## What this task involves
Only the pictures should be dropped; every line of the data must come back exactly as written.

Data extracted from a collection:
::::::::::
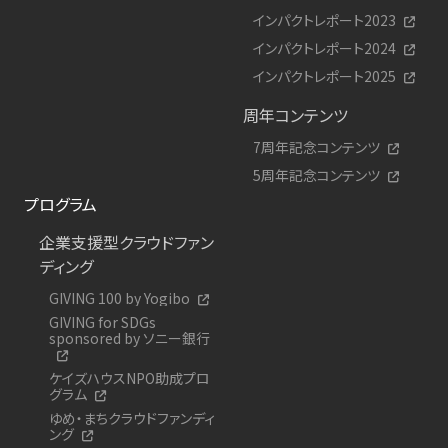
インパクトレポート2023
インパクトレポート2024
インパクトレポート2025
周年コンテンツ
7周年記念コンテンツ
5周年記念コンテンツ
プログラム
企業支援型クラウドファン
ディング
GIVING 100 by Yogibo
GIVING for SDGs
sponsored by ソニー銀行
ケイズハウスNPO助成プロ
グラム
ゆめ・まちクラウドファンディ
ング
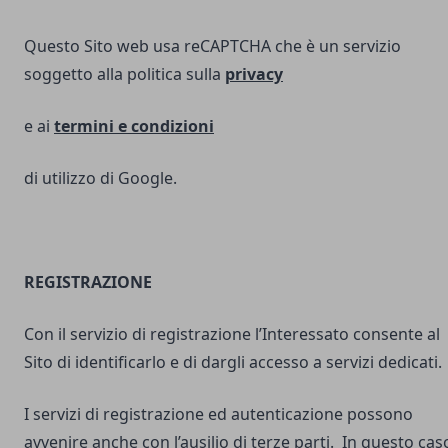
Questo Sito web usa reCAPTCHA che è un servizio
soggetto alla politica sulla
privacy
e ai
termini e
condizioni
di utilizzo di Google.
REGISTRAZIONE
Con il servizio di registrazione l’Interessato consente al
Sito di identificarlo e di dargli accesso a servizi dedicati.
I servizi di registrazione ed autenticazione possono
avvenire anche con l’ausilio di terze parti. In questo cas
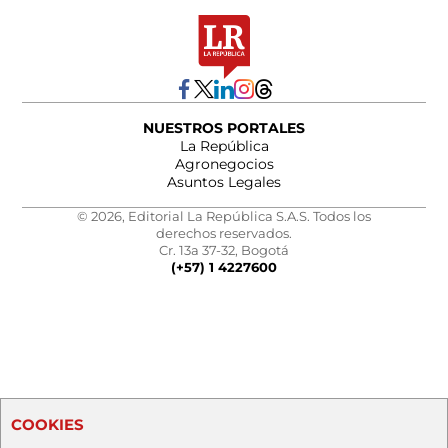
NUESTROS PORTALES
La República
Agronegocios
Asuntos Legales
© 2026, Editorial La República S.A.S. Todos los
derechos reservados.
Cr. 13a 37-32, Bogotá
(+57) 1 4227600
COOKIES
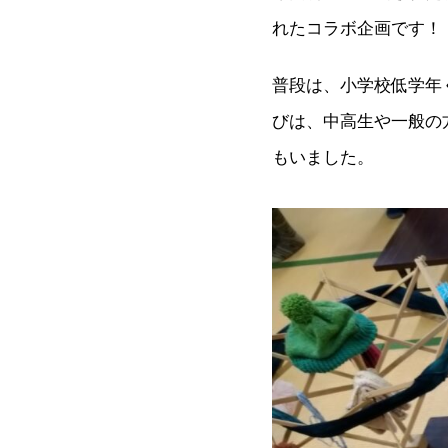
れたコラボ企画です！
普段は、小学校低学年
びは、中高生や一般の
もいました。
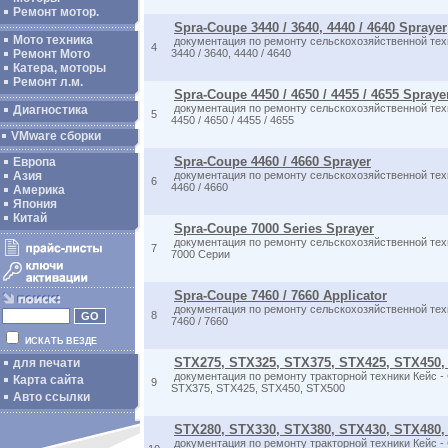
Ремонт мотор.
Spra-Coupe 3440 / 3640, 4440 / 4640 Sprayer
Мото техника
документация по ремонту сельскохозяйственной тех
4
Ремонт Мото
3440 / 3640, 4440 / 4640
Катера, моторы
Ремонт л.м.
Spra-Coupe 4450 / 4650 / 4455 / 4655 Spraye
документация по ремонту сельскохозяйственной тех
Диагностика
5
4450 / 4650 / 4455 / 4655
VMware сборки
Spra-Coupe 4460 / 4660 Sprayer
Европа
Азия
документация по ремонту сельскохозяйственной тех
6
4460 / 4660
Америка
Япония
Китай
Spra-Coupe 7000 Series Sprayer
документация по ремонту сельскохозяйственной тех
7
7000 Серии
Spra-Coupe 7460 / 7660 Applicator
документация по ремонту сельскохозяйственной техн
8
7460 / 7660
ИСКАТЬ ВЕЗДЕ
STX275, STX325, STX375, STX425, STX450, 
для печати
документация по ремонту тракторной техники Кейс -
Карта сайта
9
STX375, STX425, STX450, STX500
Авто ссылки
STX280, STX330, STX380, STX430, STX480, 
документация по ремонту тракторной техники Кейс -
::::::::::
## Completed exercise
インパクトレポート2023
インパクトレポート2024
インパクトレポート2025
周年コンテンツ
7周年記念コンテンツ
5周年記念コンテンツ
プログラム
企業支援型クラウドファン
ディング
GIVING 100 by Yogibo
GIVING for SDGs
sponsored by ソニー銀行
ケイズハウスNPO助成プロ
グラム
ゆめ・まちクラウドファンディ
ング
Questo Sito web usa reCAPTCHA che è un servizio
soggetto alla politica sulla
privacy
e ai
termini e
condizioni
di utilizzo di Google.
REGISTRAZIONE
Con il servizio di registrazione l’Interessato consente al
Sito di identificarlo e di dargli accesso a servizi dedicati.
I servizi di registrazione ed autenticazione possono
avvenire anche con l’ausilio di terze parti. In questo cas
NUESTROS PORTALES
La República
Agronegocios
Asuntos Legales
© 2026, Editorial La República S.A.S. Todos los
derechos reservados.
Cr. 13a 37-32, Bogotá
(+57) 1 4227600
COOKIES
れたコラボ企画です！
普段は、小学校低学年
びは、中高生や一般の
もいました。
Ремонт мотор.
Spra-Coupe 3440 / 3640, 4440 / 4640 Sprayer
Мото техника
документация по ремонту сельскохозяйственной тех
4
Ремонт Мото
3440 / 3640, 4440 / 4640
Катера, моторы
Ремонт л.м.
Spra-Coupe 4450 / 4650 / 4455 / 4655 Spraye
документация по ремонту сельскохозяйственной тех
Диагностика
5
4450 / 4650 / 4455 / 4655
VMware сборки
Spra-Coupe 4460 / 4660 Sprayer
Европа
Азия
документация по ремонту сельскохозяйственной тех
6
4460 / 4660
Америка
Япония
Китай
Spra-Coupe 7000 Series Sprayer
документация по ремонту сельскохозяйственной тех
7
7000 Серии
Spra-Coupe 7460 / 7660 Applicator
документация по ремонту сельскохозяйственной техн
8
7460 / 7660
ИСКАТЬ ВЕЗДЕ
STX275, STX325, STX375, STX425, STX450, 
для печати
документация по ремонту тракторной техники Кейс -
Карта сайта
9
STX375, STX425, STX450, STX500
Авто ссылки
STX280, STX330, STX380, STX430, STX480, 
документация по ремонту тракторной техники Кейс -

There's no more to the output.